To see it in a whole different way, game semantics help in understanding the differences between linear formulas. In game theoretic terms, the type ∀X.T→int→Vec(X)→X corresponds to the game: "You get to choose and fix an X whatsoever. I give you a function. You give me a T, and I'll give you another function. You give me an `int` and I'll give you yet another function. You give me a `Vec` of the Xs you yourself chose, and I'll give you a certain X."

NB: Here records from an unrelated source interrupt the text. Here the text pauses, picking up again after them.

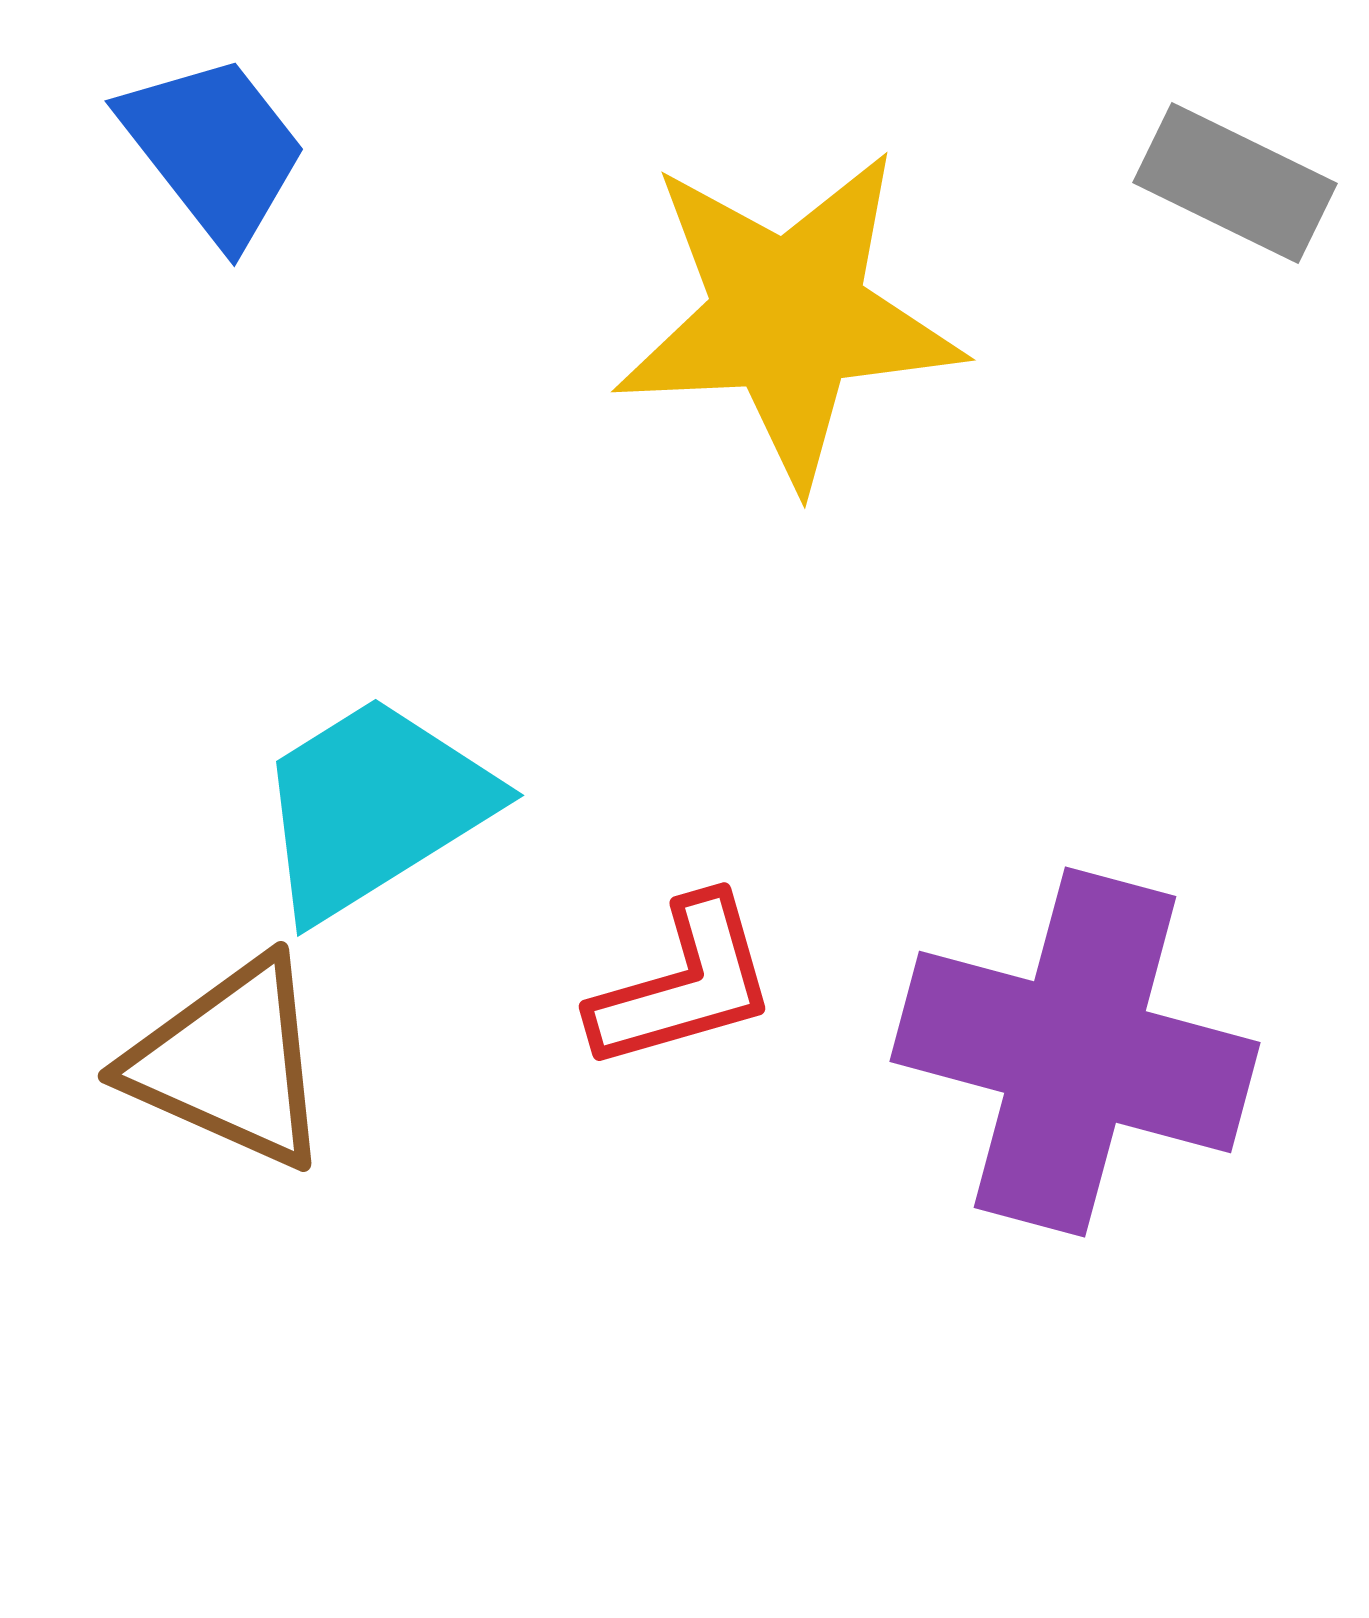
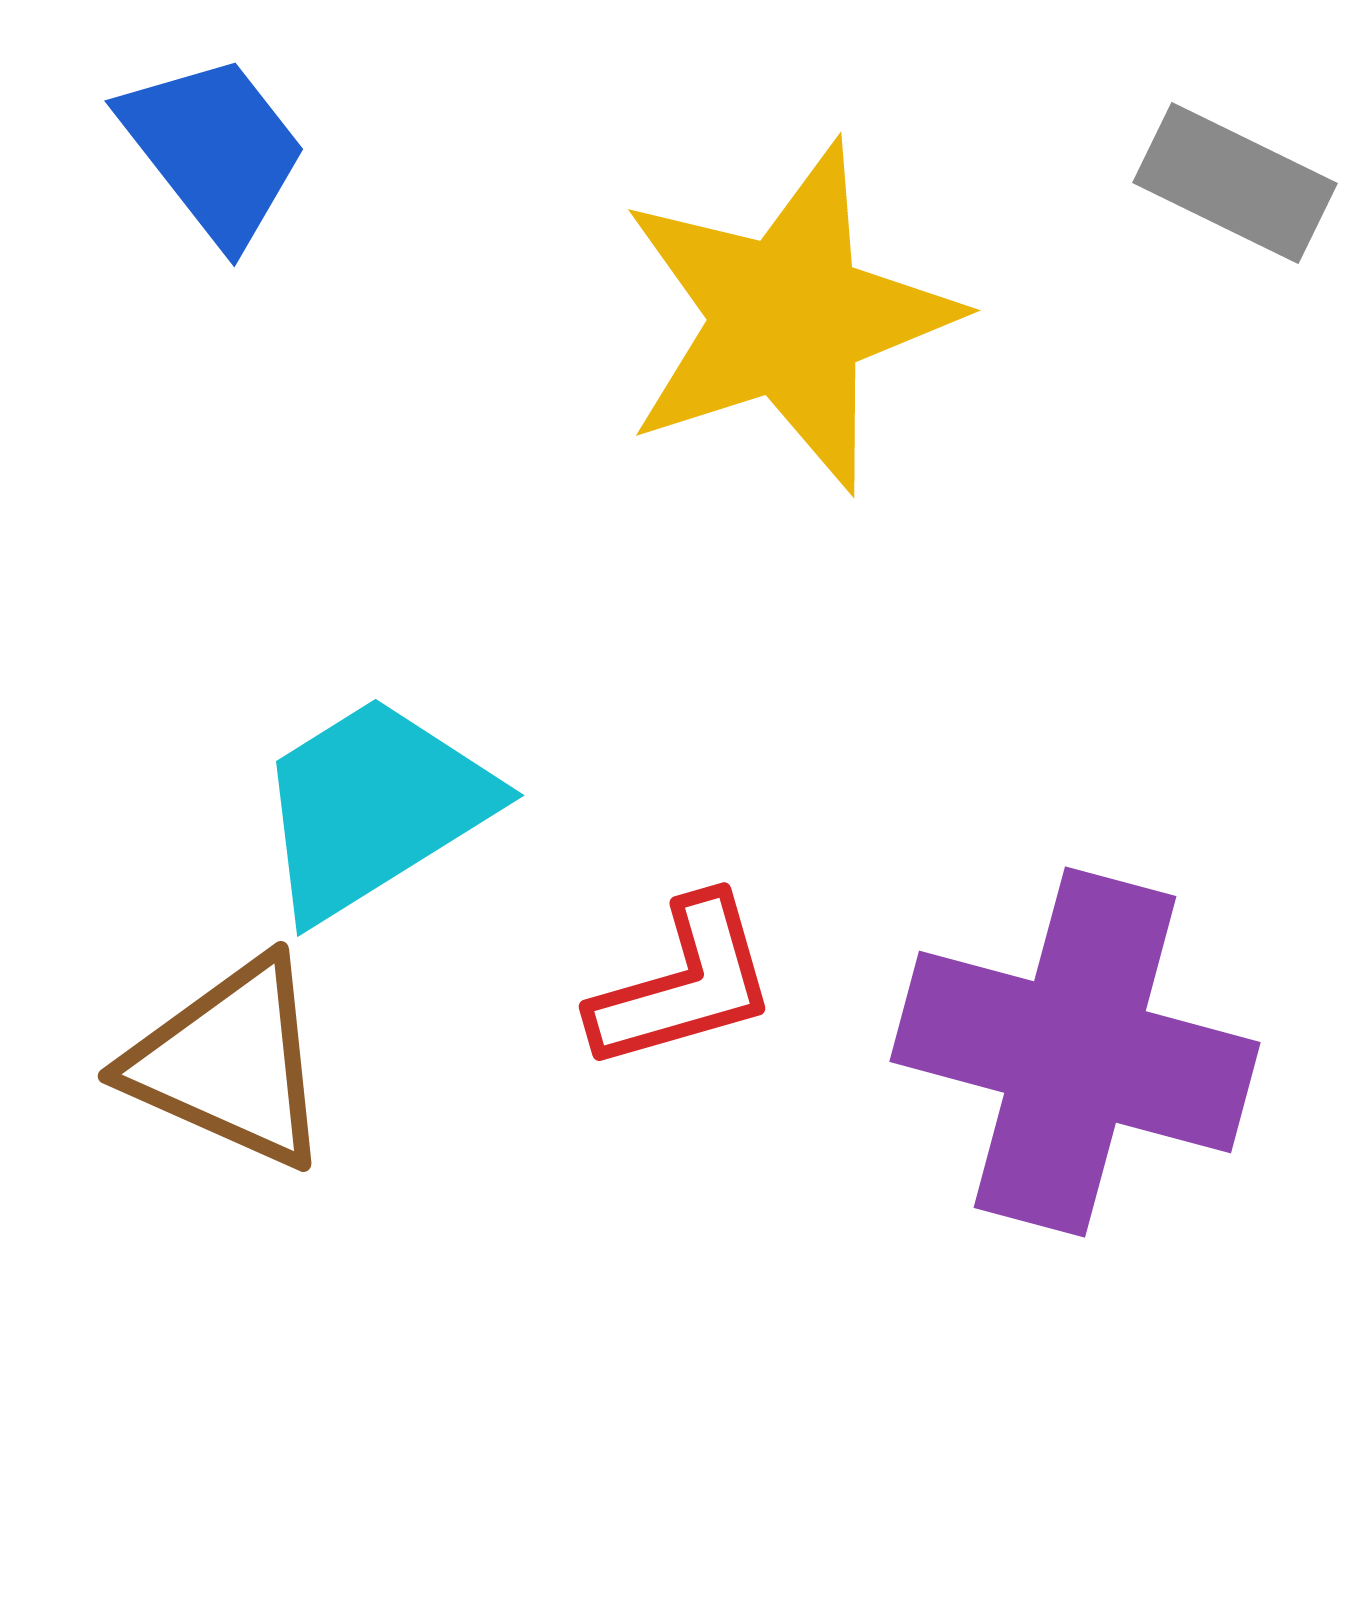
yellow star: rotated 15 degrees counterclockwise
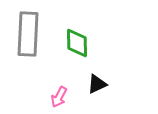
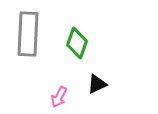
green diamond: rotated 20 degrees clockwise
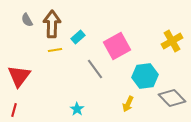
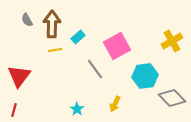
yellow arrow: moved 13 px left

The second type T→∀X.(int→Vec(X)→X) corresponds to a different game: "You give me a T, and I give you back a thing, with the proviso that I reserve the right to choose and fix an X, which if given to you would result in a function." Only then you can give me back an `int` and so on. This is what makes X opaque to you.

I hope this helps.

Chris said...

Matias: I really appreciate this "private" tutoring session! This explanation helps a lot.

I'm not too familiar with game semantics for types (and I really should brush up on my Pierce), but I'm not sure I understand why the alternation lands on "me" at the quantifier in

T→∀X.(int→Vec(X)→X)

when in the previous example, all of the parameters (including the type parameter) where provided by the "adversary"? Usually, games alternate between universal and existential "moves," so I assume you have in mind some implicit conversion to an existential type?

Matías Giovannini said...

Chris,

in game semantics for LL, players take turns on arrows. You can think of an arrow X→Y as a function that given a proof of X produces a proof Y. In game semantics, if I have the "proof machine" X→Y, I can produce Y on demand whenever you give me an X, so that, taking turns: I have an X→Y, you give me an X, I give you a Y.

Maybe the "I give you a function" step I wrote should be "I show you that I have a function", as a kind of challenge.